((

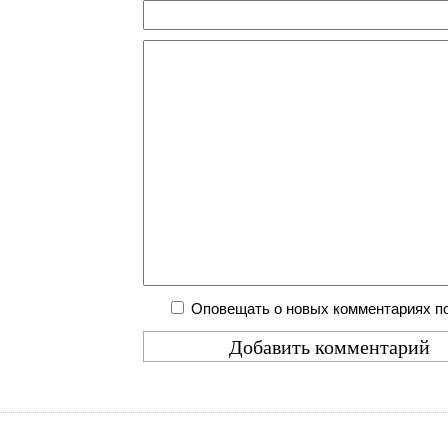
Оповещать о новых комментариях по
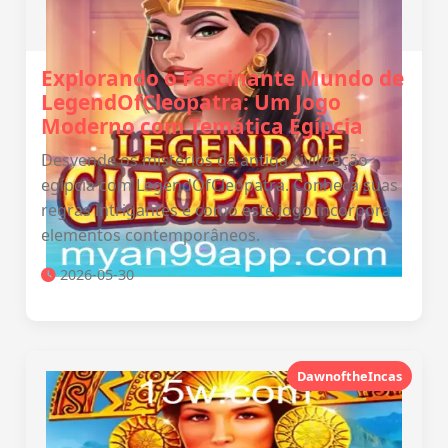
Explorando o Fascinante Mundo de
LegendOfCleopatra: Um Jogo
Moderno com Temática Egípcia
Desvende os mistérios da antiga civilização
egípcia com LegendOfCleopatra. Conheça suas
regras intrigantes e como este jogo incorpora
elementos contemporâneos.
2026-05-30
DawnoftheIncas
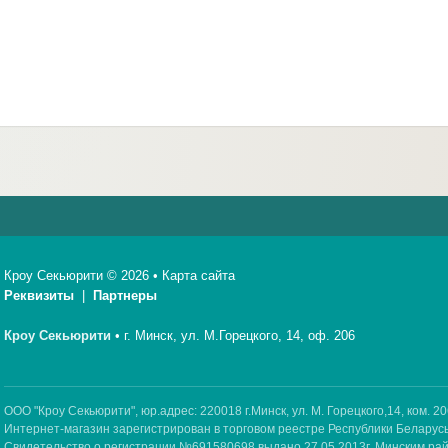
Кроу Секьюрити © 2026 •
Карта сайта
Реквизиты
|
Партнеры
Кроу Секьюрити
•
г. Минск, ул. М.Горецкого, 14, оф. 206
ООО "Кроу Секьюрити", юр.адрес: 220018 г.Минск, ул. М. Горецкого,14, ком. 20
Интернет-магазин зарегистрирован в торговом реестре Республики Беларусь
Свидетельство о регистрации №691580698 выдано 27.05.2013г. Минским р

))

_About this exercise_
Which rows contain the string "Секьюрити"? Gather each of them in full, treating uppercase and lowercase letters as different.

_Exercise output_
Кроу Секьюрити © 2026 •
Кроу Секьюрити
ООО "Кроу Секьюрити", юр.адрес: 220018 г.Минск, ул. М. Горецкого,14, ком. 20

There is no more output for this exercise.